We uploaded the garbage collection log of this troubled microservice application to the GCeasy-GC log analysis tool. Here is the GC log analysis report generated by the tool. Below is the Heap usage graph reported by the tool.
Heap usage graph reported by GCeasy
I would like to highlight a few observations from this graph:
- The red triangle in the graph indicates the occurrence of the Full Garbage Collection event. When the Full Garbage Collection event runs, it pauses your entire application. It tries to free up memory from all the regions (Young, Old, Metaspace) in the memory. You can see Full Garbage Collection events to be running consecutively from 12:30 am.
- Even though the maximum heap memory size is 2.5GB, Full Garbage Collection events were consecutively triggered even when heap memory usage is only at 10% (i.e., 250MB) of its maximum size. Typically, Full Garbage Collection events are consecutively triggered when heap memory grows to its maximum size. To understand why this happens, please review the next point.

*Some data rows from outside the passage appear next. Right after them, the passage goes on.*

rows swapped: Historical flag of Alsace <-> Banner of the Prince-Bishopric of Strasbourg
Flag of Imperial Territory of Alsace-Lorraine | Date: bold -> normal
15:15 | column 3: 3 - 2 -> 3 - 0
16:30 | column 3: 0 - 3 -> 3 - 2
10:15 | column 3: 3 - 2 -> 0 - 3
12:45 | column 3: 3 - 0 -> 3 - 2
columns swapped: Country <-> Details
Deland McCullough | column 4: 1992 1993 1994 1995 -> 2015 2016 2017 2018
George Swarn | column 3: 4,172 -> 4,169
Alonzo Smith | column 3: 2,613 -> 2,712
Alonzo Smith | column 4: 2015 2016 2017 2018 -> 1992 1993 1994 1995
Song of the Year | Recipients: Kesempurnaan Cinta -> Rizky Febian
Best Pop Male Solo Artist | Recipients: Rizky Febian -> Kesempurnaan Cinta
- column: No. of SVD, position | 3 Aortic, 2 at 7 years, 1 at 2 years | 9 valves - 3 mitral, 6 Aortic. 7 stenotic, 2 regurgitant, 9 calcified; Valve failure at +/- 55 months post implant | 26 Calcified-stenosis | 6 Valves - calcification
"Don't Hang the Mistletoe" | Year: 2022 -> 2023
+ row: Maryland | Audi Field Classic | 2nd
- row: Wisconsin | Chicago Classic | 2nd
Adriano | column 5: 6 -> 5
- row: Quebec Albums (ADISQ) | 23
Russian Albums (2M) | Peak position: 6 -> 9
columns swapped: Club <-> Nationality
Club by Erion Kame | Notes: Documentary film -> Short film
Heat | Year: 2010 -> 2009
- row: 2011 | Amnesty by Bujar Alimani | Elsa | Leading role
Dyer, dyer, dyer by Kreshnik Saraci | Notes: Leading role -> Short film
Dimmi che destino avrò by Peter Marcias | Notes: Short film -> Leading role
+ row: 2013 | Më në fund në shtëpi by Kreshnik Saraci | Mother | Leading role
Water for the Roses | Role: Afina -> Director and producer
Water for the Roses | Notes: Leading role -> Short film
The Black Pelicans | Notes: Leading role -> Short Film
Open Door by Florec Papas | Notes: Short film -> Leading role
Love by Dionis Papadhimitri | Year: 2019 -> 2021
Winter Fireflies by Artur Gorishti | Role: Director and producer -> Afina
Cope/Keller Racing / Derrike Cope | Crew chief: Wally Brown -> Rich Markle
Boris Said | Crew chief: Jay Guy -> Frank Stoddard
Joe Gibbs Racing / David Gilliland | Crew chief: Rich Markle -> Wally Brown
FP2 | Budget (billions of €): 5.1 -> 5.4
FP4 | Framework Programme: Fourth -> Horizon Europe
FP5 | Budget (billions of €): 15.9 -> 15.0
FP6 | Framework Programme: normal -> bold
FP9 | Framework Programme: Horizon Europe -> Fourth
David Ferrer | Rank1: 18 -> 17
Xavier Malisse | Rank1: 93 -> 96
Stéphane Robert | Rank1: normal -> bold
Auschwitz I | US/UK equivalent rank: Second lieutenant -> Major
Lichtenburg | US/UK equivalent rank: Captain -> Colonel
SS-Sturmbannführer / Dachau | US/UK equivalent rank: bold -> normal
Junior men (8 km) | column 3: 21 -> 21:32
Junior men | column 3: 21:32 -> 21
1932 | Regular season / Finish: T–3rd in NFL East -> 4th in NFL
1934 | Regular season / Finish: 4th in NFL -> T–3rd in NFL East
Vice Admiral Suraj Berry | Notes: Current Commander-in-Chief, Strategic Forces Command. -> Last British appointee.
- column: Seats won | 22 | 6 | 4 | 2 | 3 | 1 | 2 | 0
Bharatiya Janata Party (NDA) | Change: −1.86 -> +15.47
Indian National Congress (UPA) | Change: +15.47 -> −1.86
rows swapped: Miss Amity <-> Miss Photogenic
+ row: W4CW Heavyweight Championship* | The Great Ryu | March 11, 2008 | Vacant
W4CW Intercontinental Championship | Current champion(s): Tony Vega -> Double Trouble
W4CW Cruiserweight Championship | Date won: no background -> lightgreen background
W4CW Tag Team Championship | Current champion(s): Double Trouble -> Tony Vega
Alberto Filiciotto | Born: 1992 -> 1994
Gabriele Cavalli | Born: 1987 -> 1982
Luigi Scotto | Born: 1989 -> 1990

- Below is the Metaspace region’s memory consumption graph from the report:
Metaspace usage graph reported by GCeasy
You can notice the Metaspace region’s memory consumption growing and dropping in a saw-tooth pattern until 12:30 am. After 12:30 am, the Metaspace region’s memory consumption isn’t dropping at all, even though Full GCs are consecutively running. It indicates garbage collection events aren’t able to free up Metaspace. It clearly indicates there is a memory leak in the Metaspace region.
Root Cause of java.lang.OutOfMemoryError: Metaspace
Now we have confirmed that a memory leak is happening in the Metaspace region. Therefore, the next logical step is to inspect the Metaspace region and try to understand what objects occupy this region. There are 5 different approaches to studying the contents in the Metaspace region. We went for the heap dump analysis approach.
Basically, we used the yCrash tool to capture the heap dump and analyze it. The tool instantly pointed out the problem: it was reporting a thread that was experiencing
OutOfMemoryError. Apparently, this thread was experiencing
OutOfMemoryError when invoking a 3rd party library. Due to a bug, this 3rd party library was creating new class definitions for every new request. This application was running on an older version of this 3rd party library. However, this bug was fixed in the latest version of the library. Once the 3rd party library was upgraded to the latest version, this problem got resolved.